Words On Birds by Steve Grinley
A Late Flight Of Migrants This Week
May 30, 2020
By Steve Grinley
The migration has slowed the last couple of weeks in our area due to a blocking weather pattern south of us. Strong northeast winds over eastern Massachusetts discouraged many small songbirds from venturing our way. The “Birdcast” radar, which detects birds in flight at night, looked like the radar around eastern Massachusetts was broken, showing almost no movement over us. Many species heading north migrated “around us” us through New York and far western Massachusetts into Vermont, New Hampshire and Maine. We had a few migrants for sure, but not nearly the numbers we would expect during this peak migration time.
We certainly saw some warblers the past couple of weeks with a number of striking blackburnian and bay-breasted warblers in our travels. We even had a singing male blackburnian warbler in our yard one morning. A very nice yard bird indeed! But only small numbers of other warblers, vireos and other songbirds were seen in our area during this period.
Birders were anticipating the weather change this week, when winds finally turned to southwesterly on Tuesday evening, bringing a nice wave of migrants through Essex County. We woke up Wednesday morning with more bird song in the back yard. The weather warmed into the seventies, and eventually the eighties that day.
We could have our coffee and tea on the deck that morning. As we were enjoying the orioles at the jelly feeders, a female hummingbird visited our hummingbird feeder. We had seen only male hummers prior to that.
Margo then commented on what she thought was an odd-sounding phoebe down by the creek. I listened more intently and heard “pizz-zah” an Arcadian flycatcher! We both listened carefully and, sure enough, it was the emphatic call of an Arcadian flycatcher! It was a first for our yard, and a hard bird to find in migration in Essex County. We use to travel out to Quabbin Reservoir to see one in Massachusetts.
We heard a second Arcadian flycatcher a little further up the creek. Amazing! The closer bird kept calling and we texted our friend Phil who lived up the road. He arrived within ten or fifteen minutes and smiled as he also heard the bird calling.
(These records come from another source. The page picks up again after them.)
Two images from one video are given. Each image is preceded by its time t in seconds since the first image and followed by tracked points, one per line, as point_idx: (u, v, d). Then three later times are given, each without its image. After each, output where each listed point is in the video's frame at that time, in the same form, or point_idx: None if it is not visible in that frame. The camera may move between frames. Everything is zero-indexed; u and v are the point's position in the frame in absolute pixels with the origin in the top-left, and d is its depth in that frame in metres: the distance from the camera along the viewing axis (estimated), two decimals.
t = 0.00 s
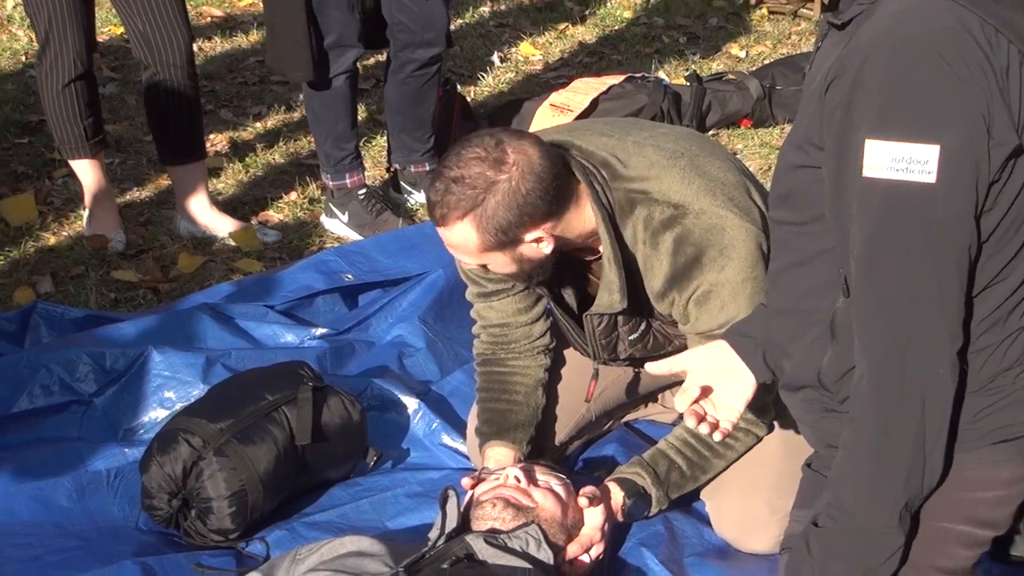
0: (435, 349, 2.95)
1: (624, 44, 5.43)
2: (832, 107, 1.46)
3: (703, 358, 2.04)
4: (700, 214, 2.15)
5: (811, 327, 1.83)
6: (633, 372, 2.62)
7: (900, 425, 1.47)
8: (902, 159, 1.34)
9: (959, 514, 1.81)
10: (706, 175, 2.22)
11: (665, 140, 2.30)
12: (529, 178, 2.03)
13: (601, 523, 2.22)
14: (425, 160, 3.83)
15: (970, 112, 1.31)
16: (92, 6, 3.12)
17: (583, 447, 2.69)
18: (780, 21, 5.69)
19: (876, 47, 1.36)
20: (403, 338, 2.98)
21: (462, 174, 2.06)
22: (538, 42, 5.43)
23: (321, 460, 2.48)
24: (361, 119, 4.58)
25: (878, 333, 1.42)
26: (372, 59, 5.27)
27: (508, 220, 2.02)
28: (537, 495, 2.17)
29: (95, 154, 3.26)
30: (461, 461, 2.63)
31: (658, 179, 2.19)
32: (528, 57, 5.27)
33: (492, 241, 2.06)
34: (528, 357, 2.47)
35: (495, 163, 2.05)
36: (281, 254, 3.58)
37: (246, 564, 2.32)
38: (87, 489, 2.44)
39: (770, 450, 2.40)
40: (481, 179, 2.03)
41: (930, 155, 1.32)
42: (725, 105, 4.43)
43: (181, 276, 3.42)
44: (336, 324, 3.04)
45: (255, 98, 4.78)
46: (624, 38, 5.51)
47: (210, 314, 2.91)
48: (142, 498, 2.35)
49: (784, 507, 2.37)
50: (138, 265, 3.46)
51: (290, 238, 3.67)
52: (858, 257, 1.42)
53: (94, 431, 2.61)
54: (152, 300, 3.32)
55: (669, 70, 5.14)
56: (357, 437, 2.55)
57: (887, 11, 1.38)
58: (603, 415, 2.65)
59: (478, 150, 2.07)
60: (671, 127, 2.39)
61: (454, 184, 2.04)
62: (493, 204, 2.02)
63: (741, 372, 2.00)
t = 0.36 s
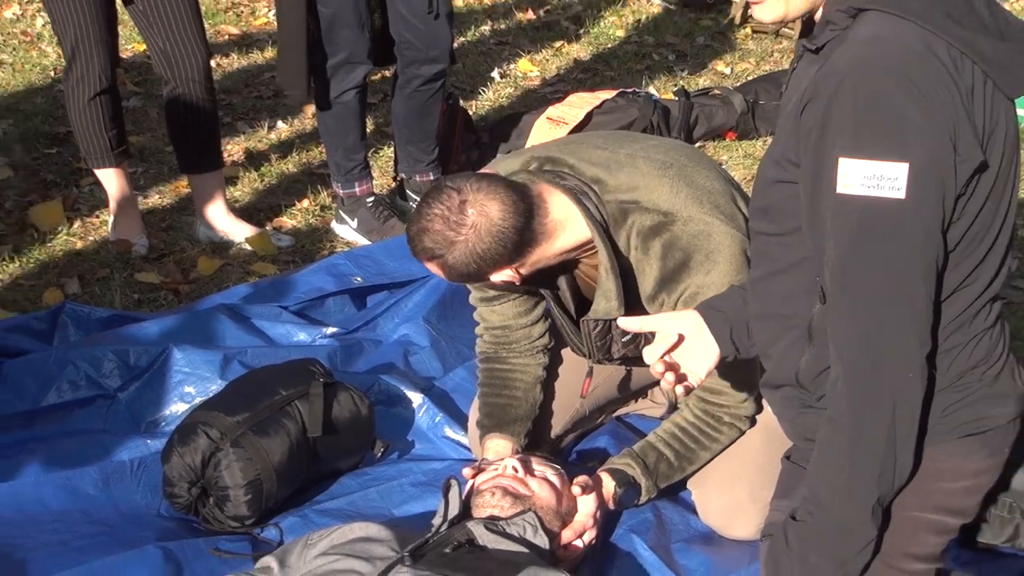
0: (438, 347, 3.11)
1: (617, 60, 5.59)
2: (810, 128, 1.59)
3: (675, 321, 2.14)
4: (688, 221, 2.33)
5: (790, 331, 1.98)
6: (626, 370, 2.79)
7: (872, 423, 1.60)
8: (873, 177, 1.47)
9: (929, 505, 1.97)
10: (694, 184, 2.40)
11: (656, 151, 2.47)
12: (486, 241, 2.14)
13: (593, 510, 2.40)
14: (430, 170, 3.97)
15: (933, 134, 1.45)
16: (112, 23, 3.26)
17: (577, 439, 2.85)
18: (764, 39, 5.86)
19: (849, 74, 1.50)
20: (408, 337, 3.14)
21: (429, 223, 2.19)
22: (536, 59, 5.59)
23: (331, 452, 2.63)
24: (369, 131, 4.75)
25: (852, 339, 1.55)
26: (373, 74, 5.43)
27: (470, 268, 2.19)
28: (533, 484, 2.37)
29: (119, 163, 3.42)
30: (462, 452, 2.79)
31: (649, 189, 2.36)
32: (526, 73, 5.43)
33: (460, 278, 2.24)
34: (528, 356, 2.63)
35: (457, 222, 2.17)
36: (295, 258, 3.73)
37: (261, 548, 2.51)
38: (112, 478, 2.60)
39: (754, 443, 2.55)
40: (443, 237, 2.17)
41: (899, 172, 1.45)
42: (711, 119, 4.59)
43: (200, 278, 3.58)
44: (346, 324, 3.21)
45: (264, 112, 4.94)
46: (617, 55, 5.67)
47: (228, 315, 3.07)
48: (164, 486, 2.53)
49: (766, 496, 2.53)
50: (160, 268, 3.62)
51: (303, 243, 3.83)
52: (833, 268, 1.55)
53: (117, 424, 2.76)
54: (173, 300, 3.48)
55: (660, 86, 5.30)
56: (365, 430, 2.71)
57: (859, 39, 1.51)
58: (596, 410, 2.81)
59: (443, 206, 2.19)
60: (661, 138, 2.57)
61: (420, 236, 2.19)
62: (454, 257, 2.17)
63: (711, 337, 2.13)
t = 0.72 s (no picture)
0: (459, 343, 4.00)
1: (591, 130, 6.86)
2: (731, 178, 2.03)
3: (644, 347, 3.07)
4: (641, 251, 3.24)
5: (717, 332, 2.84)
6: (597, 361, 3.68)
7: (777, 412, 2.09)
8: (777, 219, 1.92)
9: (826, 463, 2.50)
10: (646, 223, 3.32)
11: (617, 200, 3.40)
12: (495, 256, 2.98)
13: (572, 464, 3.43)
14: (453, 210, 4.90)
15: (824, 195, 1.90)
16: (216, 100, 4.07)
17: (560, 411, 3.75)
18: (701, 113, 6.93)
19: (761, 147, 1.94)
20: (437, 335, 4.03)
21: (453, 249, 3.06)
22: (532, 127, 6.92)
23: (379, 421, 3.53)
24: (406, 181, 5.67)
25: (763, 346, 2.02)
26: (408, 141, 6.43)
27: (483, 279, 3.01)
28: (529, 446, 3.37)
29: (222, 207, 4.30)
30: (476, 421, 3.68)
31: (613, 229, 3.28)
32: (523, 138, 6.65)
33: (475, 291, 3.06)
34: (525, 350, 3.53)
35: (474, 245, 3.03)
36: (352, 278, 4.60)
37: (328, 491, 3.43)
38: (217, 441, 3.51)
39: (692, 417, 3.56)
40: (464, 255, 3.02)
41: (795, 216, 1.90)
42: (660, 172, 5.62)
43: (282, 291, 4.44)
44: (390, 325, 4.12)
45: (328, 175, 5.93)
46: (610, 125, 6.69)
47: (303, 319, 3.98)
48: (256, 446, 3.44)
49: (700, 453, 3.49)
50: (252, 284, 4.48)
51: (357, 266, 4.73)
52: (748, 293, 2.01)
53: (219, 400, 3.67)
54: (262, 308, 4.32)
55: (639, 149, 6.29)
56: (404, 404, 3.62)
57: (767, 118, 1.95)
58: (576, 388, 3.74)
59: (463, 236, 3.06)
60: (621, 189, 3.49)
61: (447, 257, 3.05)
62: (472, 269, 3.00)
63: (668, 356, 3.04)
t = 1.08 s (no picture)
0: (473, 337, 5.66)
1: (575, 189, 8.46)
2: (677, 218, 3.00)
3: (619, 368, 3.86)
4: (609, 267, 4.39)
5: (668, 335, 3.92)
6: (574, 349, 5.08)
7: (710, 384, 3.02)
8: (709, 246, 2.87)
9: (756, 429, 3.44)
10: (613, 248, 4.49)
11: (591, 231, 4.60)
12: (508, 258, 4.14)
13: (557, 430, 4.64)
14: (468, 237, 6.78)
15: (741, 227, 2.86)
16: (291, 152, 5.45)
17: (548, 388, 5.16)
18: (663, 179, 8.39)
19: (698, 193, 2.91)
20: (457, 331, 5.72)
21: (476, 254, 4.21)
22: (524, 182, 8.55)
23: (413, 393, 4.91)
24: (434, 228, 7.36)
25: (700, 336, 2.96)
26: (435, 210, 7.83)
27: (496, 276, 4.16)
28: (526, 414, 4.58)
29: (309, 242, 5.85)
30: (483, 394, 5.16)
31: (589, 251, 4.46)
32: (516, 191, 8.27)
33: (491, 284, 4.20)
34: (522, 341, 4.80)
35: (492, 249, 4.17)
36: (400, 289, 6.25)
37: (375, 446, 4.73)
38: (292, 409, 4.97)
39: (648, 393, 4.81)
40: (484, 257, 4.16)
41: (721, 244, 2.85)
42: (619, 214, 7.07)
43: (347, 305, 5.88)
44: (422, 322, 5.85)
45: (377, 245, 7.39)
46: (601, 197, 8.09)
47: (358, 319, 5.72)
48: (320, 413, 4.71)
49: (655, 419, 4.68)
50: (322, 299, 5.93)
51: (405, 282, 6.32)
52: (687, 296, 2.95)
53: (292, 376, 5.31)
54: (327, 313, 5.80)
55: (620, 211, 7.66)
56: (429, 381, 5.00)
57: (704, 174, 2.93)
58: (559, 370, 5.13)
59: (483, 244, 4.21)
60: (594, 224, 4.70)
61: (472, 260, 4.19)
62: (489, 267, 4.15)
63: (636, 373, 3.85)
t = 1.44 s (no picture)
0: (473, 342, 5.66)
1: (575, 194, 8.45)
2: (672, 251, 3.11)
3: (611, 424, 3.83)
4: (608, 272, 4.39)
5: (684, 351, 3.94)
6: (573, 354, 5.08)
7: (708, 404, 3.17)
8: (699, 281, 2.97)
9: (809, 459, 3.39)
10: (613, 253, 4.48)
11: (591, 236, 4.60)
12: (510, 242, 4.10)
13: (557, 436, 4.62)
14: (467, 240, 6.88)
15: (738, 262, 2.96)
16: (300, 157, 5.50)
17: (548, 393, 5.14)
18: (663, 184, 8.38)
19: (693, 232, 2.99)
20: (456, 336, 5.71)
21: (478, 250, 4.12)
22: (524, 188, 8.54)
23: (411, 399, 4.90)
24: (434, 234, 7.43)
25: (696, 364, 3.08)
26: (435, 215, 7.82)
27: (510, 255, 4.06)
28: (525, 420, 4.56)
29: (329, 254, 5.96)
30: (483, 400, 5.15)
31: (588, 255, 4.45)
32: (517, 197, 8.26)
33: (509, 268, 4.06)
34: (521, 346, 4.79)
35: (493, 241, 4.12)
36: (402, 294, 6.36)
37: (373, 452, 4.71)
38: (291, 414, 4.94)
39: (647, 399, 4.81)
40: (489, 245, 4.08)
41: (711, 278, 2.96)
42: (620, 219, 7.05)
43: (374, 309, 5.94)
44: (421, 327, 5.84)
45: (376, 250, 7.37)
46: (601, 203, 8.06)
47: (357, 324, 5.70)
48: (318, 419, 4.70)
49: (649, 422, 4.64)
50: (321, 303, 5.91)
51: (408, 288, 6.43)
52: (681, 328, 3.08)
53: (291, 381, 5.29)
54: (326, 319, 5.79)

Just as Phil was leaving, a “kuk-kuk-kuk” call came from the maple in front of the house. It was a black-billed cuckoo! It flew out of the dense tree and over the house to other trees where it disappeared. Another great yard bird!
Later that day, the birds continued. After stopping at work for a delivery, we ventured over to Oak Hill Cemetery in Newburyport. It was fairly quiet as we drove in, but we stopped and walked in the direction of a black-throated green warbler song and some loud red-eyed vireos. One vireo sounded much slower and more like a Philadelphia vireo, but we could not see it among the dense maples.
We walked toward the “overlook” and I spotted a bird moving about the oaks with a yellow wash underneath. It wasn’t quite warbler-like, but we finally saw its eye-line, dark cap and determined it to be a Philadelphia vireo – a rare spring migrant through our area. We heard it give a quieter, slower song than the red-eyed vireos that dominated the cemetery chorus that day.
As we walked into the overlook area, we heard and saw a wood pewee moving about the trees in front of us. Then a short time later, a thrush flew up in front of us. Its gray/olive back, spotted chest and lack of an eye-ring helped us conclude that it was a gray-cheeked thrush, a bird that had eluded us all of last year! We soon discovered that it had a friend – a second gray-cheeked thrush moving about the tombstones, trees, and grass with first thrush. We also enjoyed looks at a Swainson’s thrush on our way back to our car.
The day sparked a big push of late migrants through our area, which we hoped would continue into the weekend. It was nice to have the warmer weather with us at last, and the birds that we missed all season long.